START SUPPLIED MATERIAL

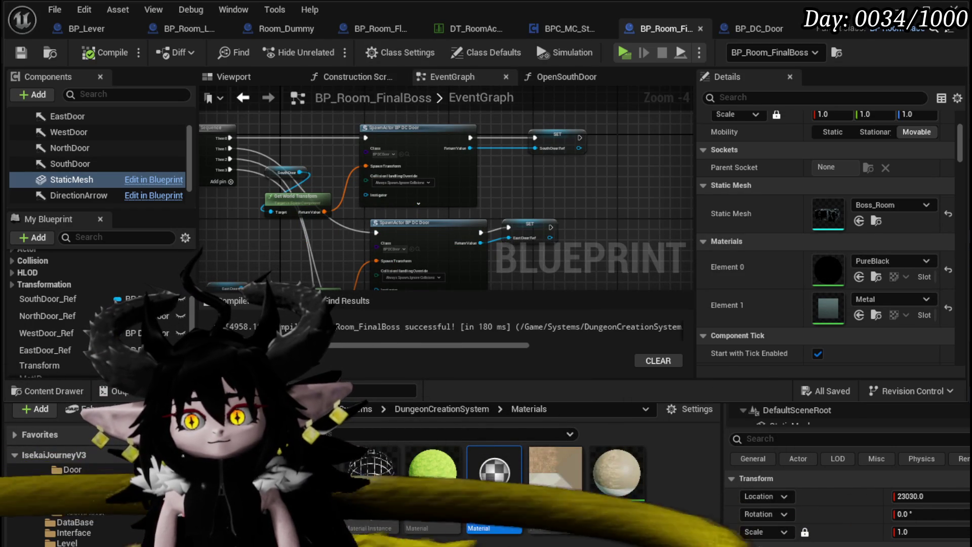
type("ides")
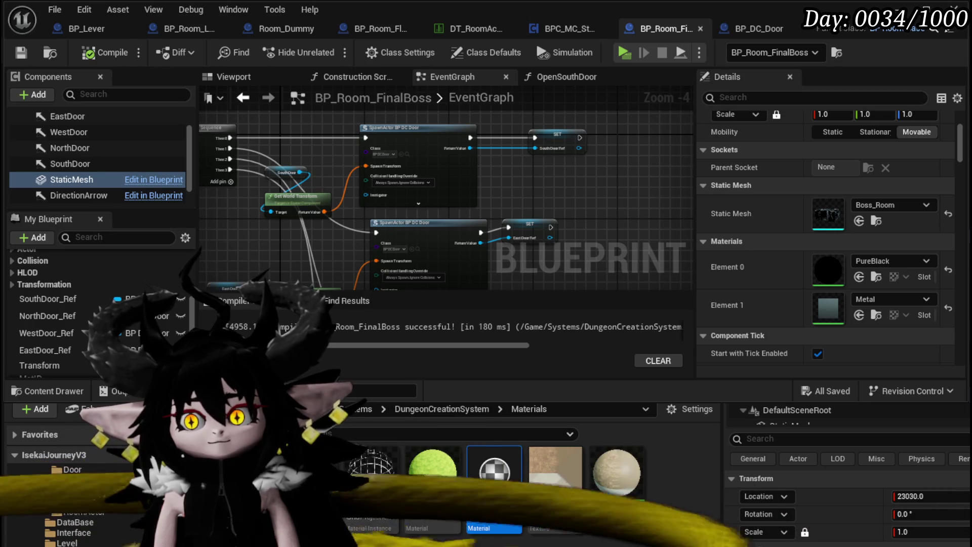
key("Return")
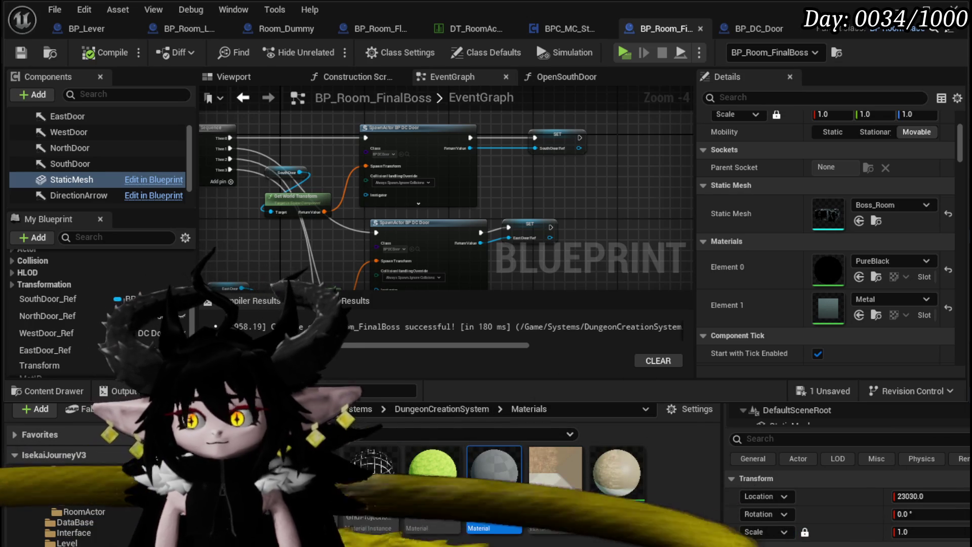
key("ctrl+shift+s")
left_click(741, 496)
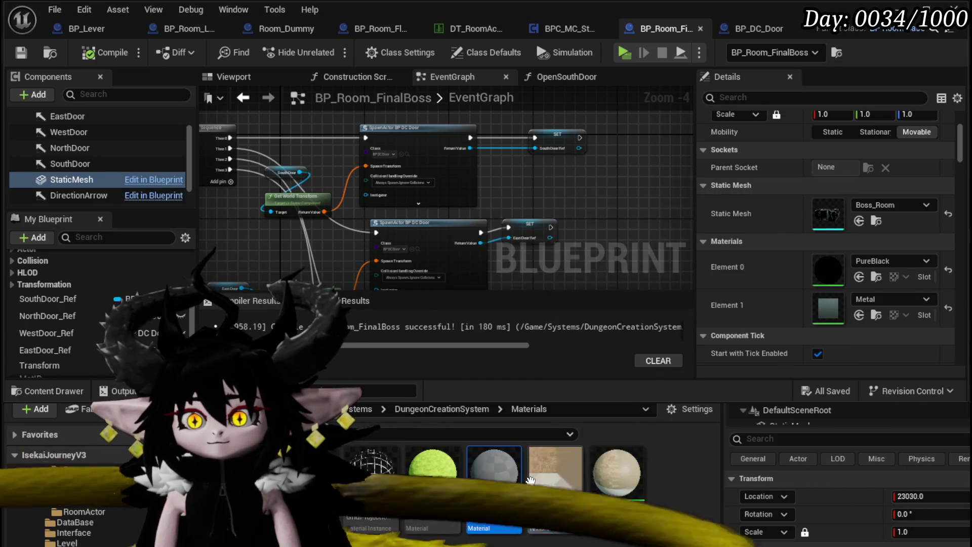
double_click(502, 454)
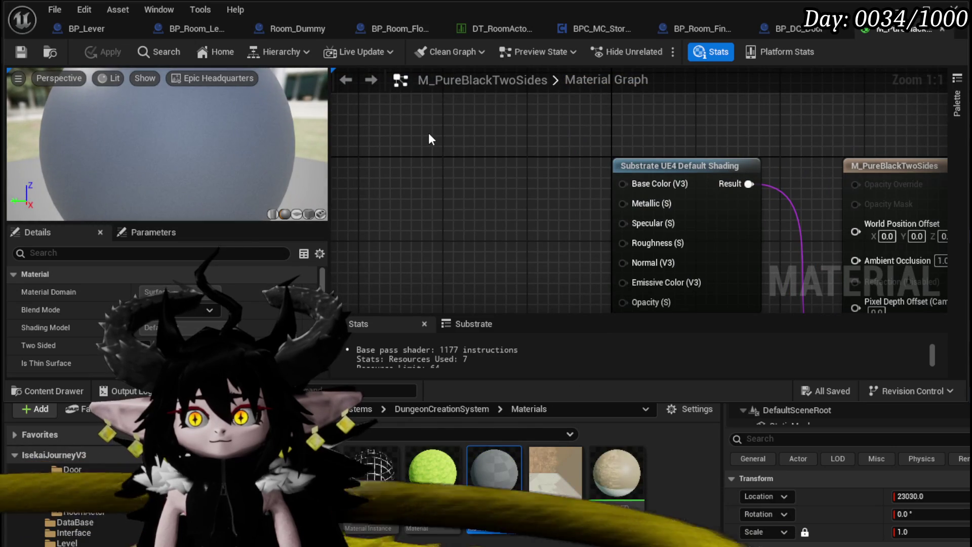
Feed a black (0,0,0) constant into Base Color and 0 constants into Metallic, Specular and Roughness.
left_click(428, 133)
left_click_drag(557, 162, 624, 183)
mouse_move(580, 237)
left_mouse_down()
mouse_move(603, 198)
mouse_move(490, 239)
mouse_move(577, 191)
mouse_move(530, 213)
mouse_move(487, 191)
left_mouse_up()
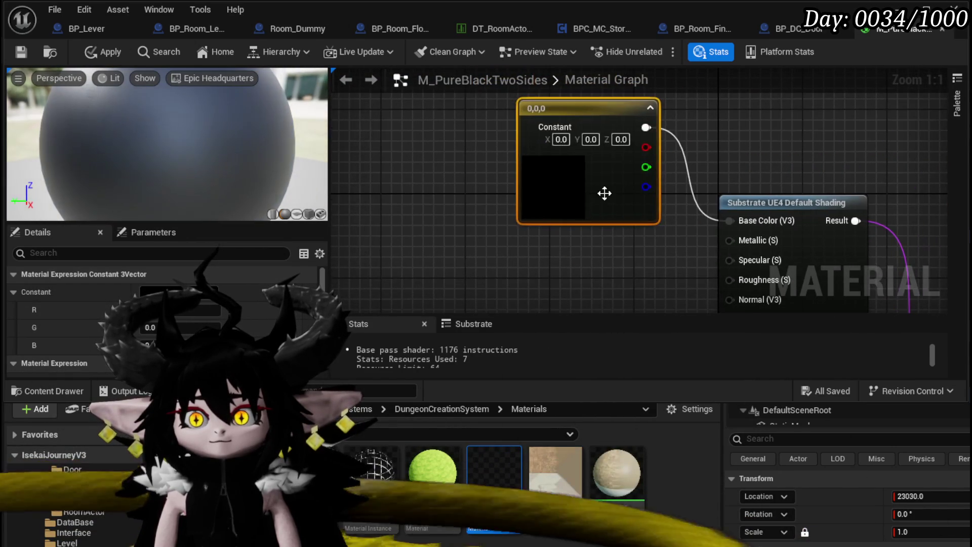
left_click(584, 209)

END SUPPLIED MATERIAL

> **WHAT YOU ARE ASKED TO DO**:
Transcribe the material exactly, keeping every word and none of the pictures.

> **RESULT FOR THIS TASK**:
type("ides")
key("Return")
key("ctrl+shift+s")
left_click(741, 496)
double_click(502, 454)
Feed a black (0,0,0) constant into Base Color and 0 constants into Metallic, Specular and Roughness.
left_click(428, 133)
left_click_drag(557, 162, 624, 183)
mouse_move(580, 237)
left_mouse_down()
mouse_move(603, 198)
mouse_move(490, 239)
mouse_move(577, 191)
mouse_move(530, 213)
mouse_move(487, 191)
left_mouse_up()
left_click(584, 209)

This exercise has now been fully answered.